→ Your assignment:
Rewrite everything in the DataHub update from "New Search and" down to "external contributions easily.", swapping "Ember" for "Angular" each time it appears.

→ Text segment:
○ ○ ○ ○ ○

LinkedIn DataHub Project Updates (February 2021 Edition)

Background
LinkedIn DataHub is an open-source metadata platform that I founded and architected at LinkedIn and is in wide use at many companies. We hold monthly town-hall meetings to share new developments, hear from the community about their adoption journeys and plan together for the future. I’m starting a journal to “catalog” the evolution of the project for posterity in a way that a video recording or a git commit log cannot. This post captures the developments for the month of February in 2021.
Community Update
More than 50 PR-s were submitted and merged in over the last 30 days! We had almost 50 people attending the monthly town-hall . Our Slack community is growing fast. Join us to talk metadata and subscribe to our YouTube channel .
The big contributions in the last month were:
- Formalized support for GraphQL in DataHub. It supports embedding in the Play frontend server as well as a standalone service . John Joyce from Acryl and Arun Vasudevan from Expedia have been leading the charge on this.
- New React application is now ready for beta-testing
- New Python-based ingestion framework
Read on to find out more!
New Search and Discovery App in React
Extensible UI, delightful experience
The original DataHub UI was built on the Ember framework, a Javascript framework that is used at many companies including LinkedIn. However, Ember is not as popular as other frameworks like React among the developer community; and this impacted the ability of new contributors to ramp up and contribute. On top of that, for the frontend code, LinkedIn was following a “develop internally and then release into open-source” model; making it hard for the project to accept external contributions easily.
To change the status quo, we decided to incubate a new React application in the project. The application has been in incubation for a month, and was demo-ed at the town-hall event by John Joyce. It features a fresh look, a re-designed search and browse experience and is targeted to support a much higher-level of extensibility. The decision is already reaping dividends as we got our first UI contribution from the community to implement logout functionality.

○ ○ ○ ○ ○

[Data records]

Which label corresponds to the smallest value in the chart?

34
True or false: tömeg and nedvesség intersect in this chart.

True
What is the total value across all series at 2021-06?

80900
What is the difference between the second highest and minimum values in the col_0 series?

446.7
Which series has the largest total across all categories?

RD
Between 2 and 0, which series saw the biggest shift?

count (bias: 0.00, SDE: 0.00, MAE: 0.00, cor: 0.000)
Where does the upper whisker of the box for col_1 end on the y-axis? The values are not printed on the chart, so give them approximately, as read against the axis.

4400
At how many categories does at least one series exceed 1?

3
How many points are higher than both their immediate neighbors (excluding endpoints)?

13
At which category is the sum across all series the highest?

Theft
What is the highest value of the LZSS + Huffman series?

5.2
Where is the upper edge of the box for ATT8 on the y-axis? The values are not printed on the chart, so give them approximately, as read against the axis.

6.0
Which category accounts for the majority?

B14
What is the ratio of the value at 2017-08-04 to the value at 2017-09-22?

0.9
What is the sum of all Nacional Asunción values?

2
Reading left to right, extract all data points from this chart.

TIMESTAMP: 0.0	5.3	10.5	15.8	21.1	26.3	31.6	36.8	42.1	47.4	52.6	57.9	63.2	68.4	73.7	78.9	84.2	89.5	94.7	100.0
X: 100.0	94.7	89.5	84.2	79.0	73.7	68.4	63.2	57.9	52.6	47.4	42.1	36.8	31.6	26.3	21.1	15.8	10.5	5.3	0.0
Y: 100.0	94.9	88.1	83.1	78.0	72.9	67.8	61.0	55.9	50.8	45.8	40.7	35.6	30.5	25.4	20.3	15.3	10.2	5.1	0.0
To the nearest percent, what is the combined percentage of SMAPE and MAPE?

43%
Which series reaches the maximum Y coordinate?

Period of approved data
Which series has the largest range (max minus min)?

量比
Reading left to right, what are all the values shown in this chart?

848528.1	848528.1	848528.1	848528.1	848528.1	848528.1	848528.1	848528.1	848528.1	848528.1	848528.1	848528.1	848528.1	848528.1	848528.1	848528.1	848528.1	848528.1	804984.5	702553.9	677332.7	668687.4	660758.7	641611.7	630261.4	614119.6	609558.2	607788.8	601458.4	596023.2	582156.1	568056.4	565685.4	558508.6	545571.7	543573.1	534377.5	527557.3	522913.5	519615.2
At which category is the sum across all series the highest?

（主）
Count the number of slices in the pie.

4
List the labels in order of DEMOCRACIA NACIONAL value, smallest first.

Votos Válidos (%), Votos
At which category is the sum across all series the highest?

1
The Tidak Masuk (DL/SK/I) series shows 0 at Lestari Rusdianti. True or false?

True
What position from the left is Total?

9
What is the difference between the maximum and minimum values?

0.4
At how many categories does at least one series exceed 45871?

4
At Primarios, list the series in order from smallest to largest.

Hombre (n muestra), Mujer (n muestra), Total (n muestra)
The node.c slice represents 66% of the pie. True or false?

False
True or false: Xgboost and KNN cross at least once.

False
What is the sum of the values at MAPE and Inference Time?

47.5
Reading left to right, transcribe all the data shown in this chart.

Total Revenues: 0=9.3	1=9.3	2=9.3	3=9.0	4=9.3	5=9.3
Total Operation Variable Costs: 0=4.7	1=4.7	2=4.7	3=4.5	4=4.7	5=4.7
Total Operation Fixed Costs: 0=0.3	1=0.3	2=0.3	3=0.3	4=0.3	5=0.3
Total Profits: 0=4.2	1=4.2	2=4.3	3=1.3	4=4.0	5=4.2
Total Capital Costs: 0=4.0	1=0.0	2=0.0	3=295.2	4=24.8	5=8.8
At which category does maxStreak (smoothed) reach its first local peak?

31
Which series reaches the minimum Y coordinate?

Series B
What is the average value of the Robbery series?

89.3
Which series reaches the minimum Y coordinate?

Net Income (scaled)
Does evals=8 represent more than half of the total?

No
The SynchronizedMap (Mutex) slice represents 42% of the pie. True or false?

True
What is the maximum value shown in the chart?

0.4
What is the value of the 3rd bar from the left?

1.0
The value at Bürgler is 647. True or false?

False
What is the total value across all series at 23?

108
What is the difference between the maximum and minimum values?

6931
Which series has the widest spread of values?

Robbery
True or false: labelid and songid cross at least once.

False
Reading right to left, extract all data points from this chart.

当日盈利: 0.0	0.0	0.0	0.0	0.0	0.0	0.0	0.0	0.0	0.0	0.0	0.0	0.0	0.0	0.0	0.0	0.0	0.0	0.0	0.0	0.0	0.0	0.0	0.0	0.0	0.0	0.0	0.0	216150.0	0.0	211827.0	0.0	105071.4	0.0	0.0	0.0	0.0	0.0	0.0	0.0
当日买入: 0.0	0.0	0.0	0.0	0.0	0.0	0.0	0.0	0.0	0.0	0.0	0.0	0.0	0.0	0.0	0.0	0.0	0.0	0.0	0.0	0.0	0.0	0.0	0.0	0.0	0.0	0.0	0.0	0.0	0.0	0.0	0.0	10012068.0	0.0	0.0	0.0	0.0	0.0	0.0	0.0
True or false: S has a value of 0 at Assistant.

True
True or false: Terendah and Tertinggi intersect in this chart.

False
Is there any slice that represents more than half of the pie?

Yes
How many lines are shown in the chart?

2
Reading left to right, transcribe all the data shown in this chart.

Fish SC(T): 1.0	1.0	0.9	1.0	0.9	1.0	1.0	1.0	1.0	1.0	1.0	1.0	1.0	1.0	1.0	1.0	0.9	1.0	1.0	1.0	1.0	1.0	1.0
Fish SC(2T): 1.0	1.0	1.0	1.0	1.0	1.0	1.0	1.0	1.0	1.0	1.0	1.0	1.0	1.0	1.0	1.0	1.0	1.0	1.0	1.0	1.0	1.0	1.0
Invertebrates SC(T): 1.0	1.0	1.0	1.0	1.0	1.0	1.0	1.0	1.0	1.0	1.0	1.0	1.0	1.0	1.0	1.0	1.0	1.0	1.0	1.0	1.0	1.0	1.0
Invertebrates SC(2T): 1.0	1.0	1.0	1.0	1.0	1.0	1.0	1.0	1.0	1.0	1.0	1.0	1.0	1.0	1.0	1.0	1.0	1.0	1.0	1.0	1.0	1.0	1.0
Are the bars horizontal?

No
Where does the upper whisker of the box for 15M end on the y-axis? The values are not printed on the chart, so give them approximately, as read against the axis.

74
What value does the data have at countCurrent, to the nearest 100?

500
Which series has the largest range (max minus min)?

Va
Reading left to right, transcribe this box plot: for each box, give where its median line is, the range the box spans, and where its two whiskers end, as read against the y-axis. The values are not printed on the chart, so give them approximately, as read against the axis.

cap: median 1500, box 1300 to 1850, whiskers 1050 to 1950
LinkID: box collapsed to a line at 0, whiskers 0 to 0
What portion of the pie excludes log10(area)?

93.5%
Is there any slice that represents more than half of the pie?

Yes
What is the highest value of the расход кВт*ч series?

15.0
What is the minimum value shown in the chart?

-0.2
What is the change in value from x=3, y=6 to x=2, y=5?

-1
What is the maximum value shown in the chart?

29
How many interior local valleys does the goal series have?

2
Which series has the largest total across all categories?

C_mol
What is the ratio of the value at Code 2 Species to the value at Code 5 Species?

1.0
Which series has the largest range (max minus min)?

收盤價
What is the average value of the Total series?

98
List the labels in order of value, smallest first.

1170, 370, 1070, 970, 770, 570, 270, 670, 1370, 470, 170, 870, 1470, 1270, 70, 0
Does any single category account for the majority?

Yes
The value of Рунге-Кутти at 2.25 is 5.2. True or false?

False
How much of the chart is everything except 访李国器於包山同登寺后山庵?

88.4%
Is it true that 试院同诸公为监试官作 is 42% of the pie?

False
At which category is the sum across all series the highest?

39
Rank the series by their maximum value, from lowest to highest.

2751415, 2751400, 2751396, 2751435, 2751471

○ ○ ○ ○ ○

→ Task solution:
New Search and Discovery App in React
Extensible UI, delightful experience
The original DataHub UI was built on the Angular framework, a Javascript framework that is used at many companies including LinkedIn. However, Angular is not as popular as other frameworks like React among the developer community; and this impacted the ability of new contributors to ramp up and contribute. On top of that, for the frontend code, LinkedIn was following a “develop internally and then release into open-source” model; making it hard for the project to accept external contributions easily.